__AIM__. Copy these lines below exactly, character for character.

[Start PROVIDED DATA]

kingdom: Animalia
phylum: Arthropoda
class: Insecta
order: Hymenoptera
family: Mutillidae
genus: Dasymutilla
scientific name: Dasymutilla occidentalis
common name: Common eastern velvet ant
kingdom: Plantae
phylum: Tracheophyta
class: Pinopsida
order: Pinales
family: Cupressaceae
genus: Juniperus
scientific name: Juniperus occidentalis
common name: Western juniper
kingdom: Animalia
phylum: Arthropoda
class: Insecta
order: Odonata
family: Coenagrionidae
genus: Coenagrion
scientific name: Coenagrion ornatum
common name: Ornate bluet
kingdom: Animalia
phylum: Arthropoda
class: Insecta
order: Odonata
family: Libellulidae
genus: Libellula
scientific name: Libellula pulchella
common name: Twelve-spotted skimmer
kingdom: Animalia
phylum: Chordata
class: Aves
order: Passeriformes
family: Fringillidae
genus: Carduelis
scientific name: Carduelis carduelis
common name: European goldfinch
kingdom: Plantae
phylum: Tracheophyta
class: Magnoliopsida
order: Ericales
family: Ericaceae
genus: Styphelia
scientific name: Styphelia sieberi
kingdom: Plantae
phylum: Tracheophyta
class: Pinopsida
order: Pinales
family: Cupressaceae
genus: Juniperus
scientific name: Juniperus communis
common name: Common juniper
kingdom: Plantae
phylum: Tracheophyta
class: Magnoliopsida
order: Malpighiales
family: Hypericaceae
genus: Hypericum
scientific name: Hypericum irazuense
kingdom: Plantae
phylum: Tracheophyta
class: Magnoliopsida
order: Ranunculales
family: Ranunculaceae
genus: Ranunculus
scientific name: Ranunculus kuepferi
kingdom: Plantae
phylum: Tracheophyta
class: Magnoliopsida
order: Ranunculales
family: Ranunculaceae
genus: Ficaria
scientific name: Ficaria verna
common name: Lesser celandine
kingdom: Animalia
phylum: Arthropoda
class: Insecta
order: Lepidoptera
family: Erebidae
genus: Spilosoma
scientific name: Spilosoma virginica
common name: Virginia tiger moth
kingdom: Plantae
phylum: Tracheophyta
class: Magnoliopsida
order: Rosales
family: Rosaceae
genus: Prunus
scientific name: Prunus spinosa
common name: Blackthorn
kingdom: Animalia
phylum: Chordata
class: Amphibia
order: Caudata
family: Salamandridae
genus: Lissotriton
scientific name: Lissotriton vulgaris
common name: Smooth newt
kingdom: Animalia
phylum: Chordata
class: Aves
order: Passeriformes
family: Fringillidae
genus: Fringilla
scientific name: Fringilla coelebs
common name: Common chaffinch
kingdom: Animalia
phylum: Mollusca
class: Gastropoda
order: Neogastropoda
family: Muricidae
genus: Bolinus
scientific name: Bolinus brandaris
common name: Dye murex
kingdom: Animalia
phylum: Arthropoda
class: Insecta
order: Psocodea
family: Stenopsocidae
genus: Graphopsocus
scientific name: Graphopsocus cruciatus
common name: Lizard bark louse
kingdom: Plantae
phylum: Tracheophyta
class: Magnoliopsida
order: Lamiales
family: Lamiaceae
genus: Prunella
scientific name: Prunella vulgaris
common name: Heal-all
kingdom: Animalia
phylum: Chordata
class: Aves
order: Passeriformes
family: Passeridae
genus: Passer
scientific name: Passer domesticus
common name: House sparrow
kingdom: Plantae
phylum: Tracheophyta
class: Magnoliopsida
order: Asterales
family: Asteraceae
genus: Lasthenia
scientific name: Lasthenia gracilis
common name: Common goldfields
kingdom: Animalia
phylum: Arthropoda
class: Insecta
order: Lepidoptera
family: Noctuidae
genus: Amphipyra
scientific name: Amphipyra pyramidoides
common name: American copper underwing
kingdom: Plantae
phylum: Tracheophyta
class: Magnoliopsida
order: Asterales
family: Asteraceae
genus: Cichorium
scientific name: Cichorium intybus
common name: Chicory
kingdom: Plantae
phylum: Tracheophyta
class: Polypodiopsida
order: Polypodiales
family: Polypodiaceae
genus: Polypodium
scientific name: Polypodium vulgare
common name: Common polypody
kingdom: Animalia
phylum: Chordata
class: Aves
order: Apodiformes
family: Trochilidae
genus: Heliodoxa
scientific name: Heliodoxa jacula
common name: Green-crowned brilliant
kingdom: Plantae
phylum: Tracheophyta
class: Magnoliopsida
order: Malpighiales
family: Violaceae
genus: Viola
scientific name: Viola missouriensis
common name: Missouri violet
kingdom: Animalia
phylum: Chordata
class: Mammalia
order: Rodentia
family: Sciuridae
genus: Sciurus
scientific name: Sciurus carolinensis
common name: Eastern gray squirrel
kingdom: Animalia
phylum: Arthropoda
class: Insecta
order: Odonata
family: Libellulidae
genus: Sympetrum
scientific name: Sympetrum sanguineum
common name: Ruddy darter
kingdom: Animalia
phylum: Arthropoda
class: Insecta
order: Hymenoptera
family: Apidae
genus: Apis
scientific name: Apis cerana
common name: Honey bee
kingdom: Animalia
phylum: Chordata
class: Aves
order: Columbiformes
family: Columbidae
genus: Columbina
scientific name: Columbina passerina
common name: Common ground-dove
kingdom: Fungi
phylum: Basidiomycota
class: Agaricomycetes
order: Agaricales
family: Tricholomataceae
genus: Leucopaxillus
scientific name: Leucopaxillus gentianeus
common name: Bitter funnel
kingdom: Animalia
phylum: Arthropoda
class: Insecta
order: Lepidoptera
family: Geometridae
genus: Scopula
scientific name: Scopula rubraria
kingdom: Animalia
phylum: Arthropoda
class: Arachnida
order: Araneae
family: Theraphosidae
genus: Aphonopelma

[End PROVIDED DATA]

__CORRECT ANSWER__.
kingdom: Animalia
phylum: Arthropoda
class: Insecta
order: Hymenoptera
family: Mutillidae
genus: Dasymutilla
scientific name: Dasymutilla occidentalis
common name: Common eastern velvet ant
kingdom: Plantae
phylum: Tracheophyta
class: Pinopsida
order: Pinales
family: Cupressaceae
genus: Juniperus
scientific name: Juniperus occidentalis
common name: Western juniper
kingdom: Animalia
phylum: Arthropoda
class: Insecta
order: Odonata
family: Coenagrionidae
genus: Coenagrion
scientific name: Coenagrion ornatum
common name: Ornate bluet
kingdom: Animalia
phylum: Arthropoda
class: Insecta
order: Odonata
family: Libellulidae
genus: Libellula
scientific name: Libellula pulchella
common name: Twelve-spotted skimmer
kingdom: Animalia
phylum: Chordata
class: Aves
order: Passeriformes
family: Fringillidae
genus: Carduelis
scientific name: Carduelis carduelis
common name: European goldfinch
kingdom: Plantae
phylum: Tracheophyta
class: Magnoliopsida
order: Ericales
family: Ericaceae
genus: Styphelia
scientific name: Styphelia sieberi
kingdom: Plantae
phylum: Tracheophyta
class: Pinopsida
order: Pinales
family: Cupressaceae
genus: Juniperus
scientific name: Juniperus communis
common name: Common juniper
kingdom: Plantae
phylum: Tracheophyta
class: Magnoliopsida
order: Malpighiales
family: Hypericaceae
genus: Hypericum
scientific name: Hypericum irazuense
kingdom: Plantae
phylum: Tracheophyta
class: Magnoliopsida
order: Ranunculales
family: Ranunculaceae
genus: Ranunculus
scientific name: Ranunculus kuepferi
kingdom: Plantae
phylum: Tracheophyta
class: Magnoliopsida
order: Ranunculales
family: Ranunculaceae
genus: Ficaria
scientific name: Ficaria verna
common name: Lesser celandine
kingdom: Animalia
phylum: Arthropoda
class: Insecta
order: Lepidoptera
family: Erebidae
genus: Spilosoma
scientific name: Spilosoma virginica
common name: Virginia tiger moth
kingdom: Plantae
phylum: Tracheophyta
class: Magnoliopsida
order: Rosales
family: Rosaceae
genus: Prunus
scientific name: Prunus spinosa
common name: Blackthorn
kingdom: Animalia
phylum: Chordata
class: Amphibia
order: Caudata
family: Salamandridae
genus: Lissotriton
scientific name: Lissotriton vulgaris
common name: Smooth newt
kingdom: Animalia
phylum: Chordata
class: Aves
order: Passeriformes
family: Fringillidae
genus: Fringilla
scientific name: Fringilla coelebs
common name: Common chaffinch
kingdom: Animalia
phylum: Mollusca
class: Gastropoda
order: Neogastropoda
family: Muricidae
genus: Bolinus
scientific name: Bolinus brandaris
common name: Dye murex
kingdom: Animalia
phylum: Arthropoda
class: Insecta
order: Psocodea
family: Stenopsocidae
genus: Graphopsocus
scientific name: Graphopsocus cruciatus
common name: Lizard bark louse
kingdom: Plantae
phylum: Tracheophyta
class: Magnoliopsida
order: Lamiales
family: Lamiaceae
genus: Prunella
scientific name: Prunella vulgaris
common name: Heal-all
kingdom: Animalia
phylum: Chordata
class: Aves
order: Passeriformes
family: Passeridae
genus: Passer
scientific name: Passer domesticus
common name: House sparrow
kingdom: Plantae
phylum: Tracheophyta
class: Magnoliopsida
order: Asterales
family: Asteraceae
genus: Lasthenia
scientific name: Lasthenia gracilis
common name: Common goldfields
kingdom: Animalia
phylum: Arthropoda
class: Insecta
order: Lepidoptera
family: Noctuidae
genus: Amphipyra
scientific name: Amphipyra pyramidoides
common name: American copper underwing
kingdom: Plantae
phylum: Tracheophyta
class: Magnoliopsida
order: Asterales
family: Asteraceae
genus: Cichorium
scientific name: Cichorium intybus
common name: Chicory
kingdom: Plantae
phylum: Tracheophyta
class: Polypodiopsida
order: Polypodiales
family: Polypodiaceae
genus: Polypodium
scientific name: Polypodium vulgare
common name: Common polypody
kingdom: Animalia
phylum: Chordata
class: Aves
order: Apodiformes
family: Trochilidae
genus: Heliodoxa
scientific name: Heliodoxa jacula
common name: Green-crowned brilliant
kingdom: Plantae
phylum: Tracheophyta
class: Magnoliopsida
order: Malpighiales
family: Violaceae
genus: Viola
scientific name: Viola missouriensis
common name: Missouri violet
kingdom: Animalia
phylum: Chordata
class: Mammalia
order: Rodentia
family: Sciuridae
genus: Sciurus
scientific name: Sciurus carolinensis
common name: Eastern gray squirrel
kingdom: Animalia
phylum: Arthropoda
class: Insecta
order: Odonata
family: Libellulidae
genus: Sympetrum
scientific name: Sympetrum sanguineum
common name: Ruddy darter
kingdom: Animalia
phylum: Arthropoda
class: Insecta
order: Hymenoptera
family: Apidae
genus: Apis
scientific name: Apis cerana
common name: Honey bee
kingdom: Animalia
phylum: Chordata
class: Aves
order: Columbiformes
family: Columbidae
genus: Columbina
scientific name: Columbina passerina
common name: Common ground-dove
kingdom: Fungi
phylum: Basidiomycota
class: Agaricomycetes
order: Agaricales
family: Tricholomataceae
genus: Leucopaxillus
scientific name: Leucopaxillus gentianeus
common name: Bitter funnel
kingdom: Animalia
phylum: Arthropoda
class: Insecta
order: Lepidoptera
family: Geometridae
genus: Scopula
scientific name: Scopula rubraria
kingdom: Animalia
phylum: Arthropoda
class: Arachnida
order: Araneae
family: Theraphosidae
genus: Aphonopelma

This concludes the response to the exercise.